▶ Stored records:
◇ ◇ ◇

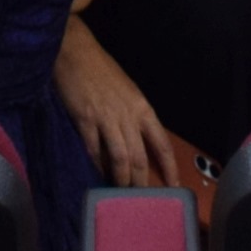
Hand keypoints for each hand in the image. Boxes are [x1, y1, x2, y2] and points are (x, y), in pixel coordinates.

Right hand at [58, 23, 171, 188]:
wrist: (76, 50)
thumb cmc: (102, 70)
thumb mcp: (128, 91)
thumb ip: (134, 117)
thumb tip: (138, 145)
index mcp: (142, 107)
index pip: (162, 144)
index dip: (170, 168)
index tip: (174, 187)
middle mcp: (128, 115)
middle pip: (140, 157)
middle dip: (141, 182)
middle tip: (140, 199)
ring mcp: (106, 117)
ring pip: (120, 158)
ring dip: (121, 179)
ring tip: (120, 192)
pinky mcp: (85, 118)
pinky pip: (94, 149)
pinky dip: (97, 164)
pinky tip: (98, 173)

◇ ◇ ◇

▶ EXERCISE PROMPT:
The lines from the one holding "ring pip: (120, 158)" to the final line of the entries, both included, are what should be output, exactly and alone.

▶ TASK RESPONSE:
ring pip: (120, 158)
ring dip: (121, 179)
ring tip: (120, 192)
pinky mcp: (85, 118)
pinky pip: (94, 149)
pinky dip: (97, 164)
pinky tip: (98, 173)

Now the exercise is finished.